After a brief rest, they climbed the staircase to the second floor. Each step groaned under their weight, old wood crying out in protest.

"Light steps," Ryan said quietly. "Sound carries."

The second floor was darker than the first. A narrow corridor stretched ahead, doors shut tight on both sides. Ryan let his X-ray vision sweep the space in a quick arc, then spoke low.

"Zombies ahead. Stay sharp."

Jill flattened against the wall, pistol up. Around the corner, a figure shambled into view, head lolling, arms slack.

Ryan drew a breath. He pulled the handgun, steadied his aim, and fired.

Three shots grazed the thing's shoulder and ribs. The fourth punched into its torso, staggering it back a step. Jill closed the gap and put it down clean.

The corridor went quiet. Ryan exhaled, and his thumb moved to the magazine release on reflex. After that many rounds, the mag had to be running low. Standard procedure.

He glanced down.

Full. Every round still seated.

His brain stalled.

What?

He blinked, sure he was seeing things. Casually, making sure Jill wasn't watching, he aimed at an empty stretch of floor and squeezed off one more round.

The shot echoed. He checked again.

Still full.

His face didn't move. Not a twitch. Inside, he almost choked on a laugh. So that's what the chime was. Infinite ammo. He'd been standing here like an idiot, carefully lining up every shot, rationing bullets like they were made of gold, and the whole time the game had handed him a magazine that never emptied. If he'd known five minutes ago, he'd have just hosed the thing down.

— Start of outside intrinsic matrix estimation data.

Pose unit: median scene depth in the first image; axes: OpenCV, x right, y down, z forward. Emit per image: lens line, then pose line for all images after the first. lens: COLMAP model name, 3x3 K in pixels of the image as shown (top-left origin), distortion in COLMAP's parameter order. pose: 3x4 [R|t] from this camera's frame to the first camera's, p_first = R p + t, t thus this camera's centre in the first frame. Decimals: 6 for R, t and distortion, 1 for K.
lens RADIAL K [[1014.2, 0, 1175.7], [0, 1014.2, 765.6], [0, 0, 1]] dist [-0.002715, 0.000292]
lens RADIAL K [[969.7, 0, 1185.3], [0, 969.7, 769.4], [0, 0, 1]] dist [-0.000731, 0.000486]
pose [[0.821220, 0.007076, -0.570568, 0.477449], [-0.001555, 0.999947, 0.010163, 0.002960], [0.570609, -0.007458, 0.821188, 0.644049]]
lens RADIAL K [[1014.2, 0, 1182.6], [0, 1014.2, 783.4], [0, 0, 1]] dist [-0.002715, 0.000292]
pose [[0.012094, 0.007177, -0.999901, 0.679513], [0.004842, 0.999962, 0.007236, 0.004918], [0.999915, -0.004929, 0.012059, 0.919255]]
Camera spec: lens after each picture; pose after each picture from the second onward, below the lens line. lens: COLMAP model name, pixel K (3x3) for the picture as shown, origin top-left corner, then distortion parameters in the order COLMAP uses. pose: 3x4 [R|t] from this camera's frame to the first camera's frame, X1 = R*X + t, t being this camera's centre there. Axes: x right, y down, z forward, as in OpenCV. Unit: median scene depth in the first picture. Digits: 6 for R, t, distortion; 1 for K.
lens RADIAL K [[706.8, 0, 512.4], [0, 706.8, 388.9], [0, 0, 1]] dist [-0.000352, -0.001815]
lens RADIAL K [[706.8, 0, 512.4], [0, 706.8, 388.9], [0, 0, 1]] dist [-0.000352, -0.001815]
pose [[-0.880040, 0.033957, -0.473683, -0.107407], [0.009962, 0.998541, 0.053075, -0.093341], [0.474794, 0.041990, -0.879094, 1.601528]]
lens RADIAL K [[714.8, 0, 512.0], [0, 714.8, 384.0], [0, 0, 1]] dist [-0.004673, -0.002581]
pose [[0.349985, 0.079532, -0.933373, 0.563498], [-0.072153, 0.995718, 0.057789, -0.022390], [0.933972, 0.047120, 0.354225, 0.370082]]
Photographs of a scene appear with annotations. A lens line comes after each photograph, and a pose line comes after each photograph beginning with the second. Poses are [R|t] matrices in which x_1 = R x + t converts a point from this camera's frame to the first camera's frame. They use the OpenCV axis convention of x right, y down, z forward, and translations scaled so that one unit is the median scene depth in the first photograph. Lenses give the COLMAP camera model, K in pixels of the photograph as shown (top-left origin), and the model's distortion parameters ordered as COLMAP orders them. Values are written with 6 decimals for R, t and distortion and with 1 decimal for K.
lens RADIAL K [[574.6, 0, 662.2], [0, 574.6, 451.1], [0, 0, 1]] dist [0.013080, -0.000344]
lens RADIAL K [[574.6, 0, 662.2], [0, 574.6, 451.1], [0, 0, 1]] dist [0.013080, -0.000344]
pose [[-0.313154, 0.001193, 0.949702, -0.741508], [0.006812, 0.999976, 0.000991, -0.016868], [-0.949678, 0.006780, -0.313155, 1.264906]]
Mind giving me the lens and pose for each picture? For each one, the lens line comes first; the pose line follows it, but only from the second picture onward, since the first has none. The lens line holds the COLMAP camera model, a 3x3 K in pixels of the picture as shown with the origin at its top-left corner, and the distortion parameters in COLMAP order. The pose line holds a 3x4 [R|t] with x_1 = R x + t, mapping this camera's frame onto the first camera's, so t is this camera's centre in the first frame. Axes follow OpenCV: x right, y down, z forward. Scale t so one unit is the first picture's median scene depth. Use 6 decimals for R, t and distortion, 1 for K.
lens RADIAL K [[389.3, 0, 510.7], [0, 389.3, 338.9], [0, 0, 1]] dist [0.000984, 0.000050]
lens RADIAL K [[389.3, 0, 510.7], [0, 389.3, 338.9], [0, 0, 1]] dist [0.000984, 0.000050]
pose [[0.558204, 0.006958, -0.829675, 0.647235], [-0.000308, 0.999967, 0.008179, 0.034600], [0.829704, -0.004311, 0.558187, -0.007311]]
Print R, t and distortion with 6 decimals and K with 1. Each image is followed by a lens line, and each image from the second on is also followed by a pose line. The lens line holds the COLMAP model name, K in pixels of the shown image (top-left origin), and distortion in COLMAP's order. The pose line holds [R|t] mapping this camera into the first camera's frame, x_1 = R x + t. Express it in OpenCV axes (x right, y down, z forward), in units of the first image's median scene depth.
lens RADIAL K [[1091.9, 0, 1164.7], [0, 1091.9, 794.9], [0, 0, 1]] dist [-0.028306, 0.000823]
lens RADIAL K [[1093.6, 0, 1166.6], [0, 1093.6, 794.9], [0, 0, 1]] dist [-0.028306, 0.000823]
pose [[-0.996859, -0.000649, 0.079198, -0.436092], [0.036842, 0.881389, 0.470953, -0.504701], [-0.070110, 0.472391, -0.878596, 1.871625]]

Jill noticed him standing still and read it as post-combat jitters. "Relax," she said. "You've got solid fundamentals."

"Mm." Ryan kept his voice even, his expression steady.

Inside, he was grinning ear to ear. Right. This changes everything. My aim's nothing special? Who cares. I have infinite bullets.

They worked their way along the second-floor corridor, clearing rooms as they went. In one that showed no signs of intrusion, they found spare ammunition, a first-aid spray, and an Armor Key resting on a desk.

"West wing doors." Jill pocketed the key, some of the tension leaving her shoulders. "Now we can get through."

Ryan eyed the fork in the hallway ahead. "Leave the doors on the right for now. Play it safe. There's movement up ahead. We'll loop around through the west wing balcony instead."

"Okay." Jill nodded. "Your call."

In a mansion where death could be waiting behind any door, suspicion was a luxury. Staying alive came first.

And Ryan knew, with a certainty he shared with no one, that the moment he'd pulled that trigger and watched the magazine stay full, his odds of survival had gotten a whole lot better.

They crept past the danger, following the path the Armor Key opened, pushing deeper into the second floor's west wing. Not far ahead, the door to the balcony waited.